In September I presented a post about Councillor Brian Murphy who represents the rise of the Alt-Right in Ireland and a growing voice within the Fine Gael party.
I wrote to Fine Gael to inquire when he would face disciplinary action for making Islamophobic comments as indicated by the Taoiseach, the party refused to answer my questions.
Members of the party wrote back to me promising answers but they were never forthcoming with dates, actions, or opinions on the matter. The party also failed to disclose what their social media policy is while on the same hand they have defended a new communications unit with a budget of €5,000,000 which in all likelihood will have no transparency.
Since then Fine Gael have very quietly suspended Brian Murphy from the party for a period of 12 months. I’d imagine that the hope is that he leaves by his own accord now. During this 12 month period, beginning 31st October 2017, Brian Murphy is not allowed represent Fine Gael at council level, at any of its committees, cannot describe himself as a Fine Gael councillor or make use of the Fine Gael logo/brand or any of its material.
In a way this throws down the gauntlet to Brian Murphy, how he reacts now will shape his own destiny, but it does very little to shape Fine Gael’s reputation or attitude towards racism, islamophobia, and corruption in this country.
Fine Gael have failed to condemn the attitudes of the alt right publicly, this cloaked disciplinary move which keeps the councillor in the party geography for the next election is a complete cop out, it shows a lack of back bone and party principle.
Fine Gael have also failed to comment on their social media policy and large elements of the party still follow the councillor on social media, the ambiguity of which means they lend him their support and legitimise his opinions, even though he has been outcast for being a complete bigot. Fine Gael fail to see the significance of legitimising a candidate by association of party and/or party members.
Now I will state it would be ludicrous to suggest that a party representative is restricted on who they follow on social media, following people of opposing views helps form well rounded opinion, but accounts which are key representatives of the party need to take social responsibility to distance themselves from elements that have been found to be harmful to the party, harmful to the country, and potentially harmful to democracy.

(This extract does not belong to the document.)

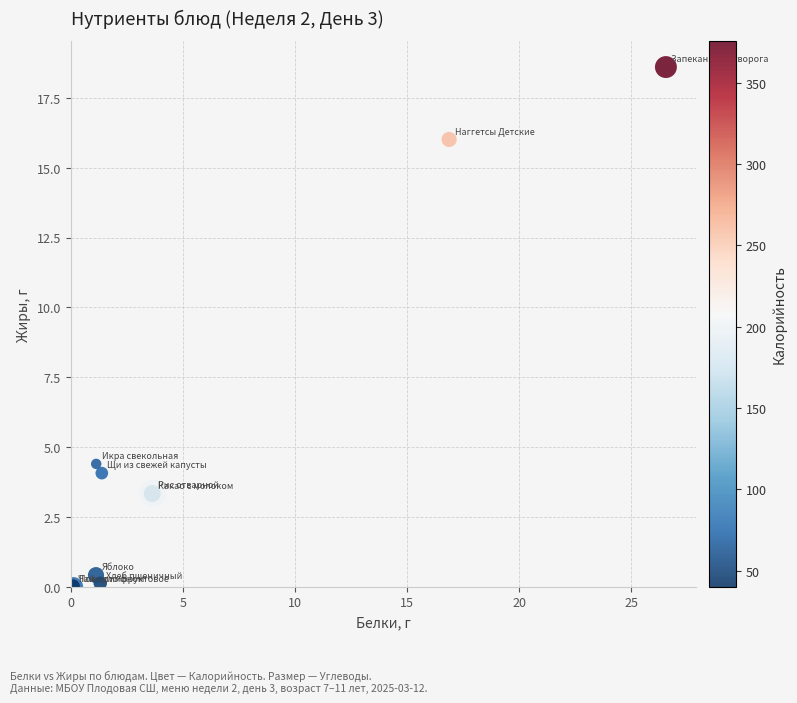

What Y value in the scatter plot is closest to 9?

4.4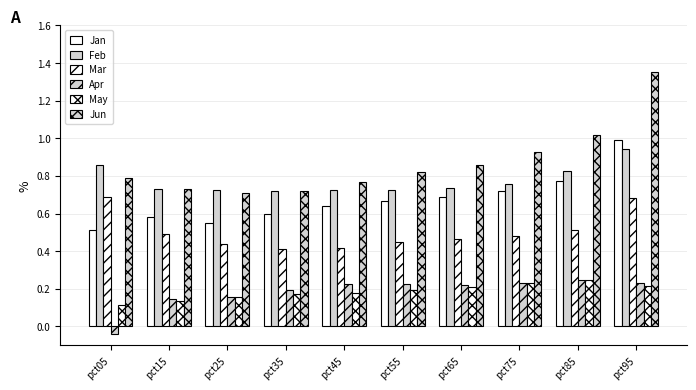

How many distinct data groups are displayed?

6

For instance I’d be quite alarmed if the Taoiseach was following elements of the KKK and I’d question if that was representative of the electorate.
The lack of a social media policy is in the shadow of the lack of social media legislation. To ensure we have fair elections we have an act which outlines what each candidate is permitted to spend in campaigning, for the record the most a candidate can spend is €45,200 in promoting themselves.
The act is called the Electoral Act and it was passed in 1997, some 20 years ago and a decade before the advent of social media.
Our legislation to deal with how individual candidates promote themselves on social media (pre-election) and how representatives advertise themselves and promote their messages once elected is completely out of date. The legislation simply could not have envisaged this type of media because it’s unparallel to anything that existed in the 90’s. The government has failed to legislate further on the issue or produce an internal party document to provide guidance to how party members should conduct themselves on social media.
Brian Murphy has also gone quietly which is the biggest shame, he has shown a lack of courage on all fronts, if he showed some resistance to his suspension then we could have highlighted some serious issues with social media politics. Instead we have an unregulated area with no party policies in place to govern use of a very prominent format in election campaigns and distribution of information (and misinformation).
It is also unclear whether Brian Murphy is still a Garth Brooks fan or not or how his music tastes will play on his future, maybe he'll learn to live again or rely on friends in low places, but for now he's standing outside the fire.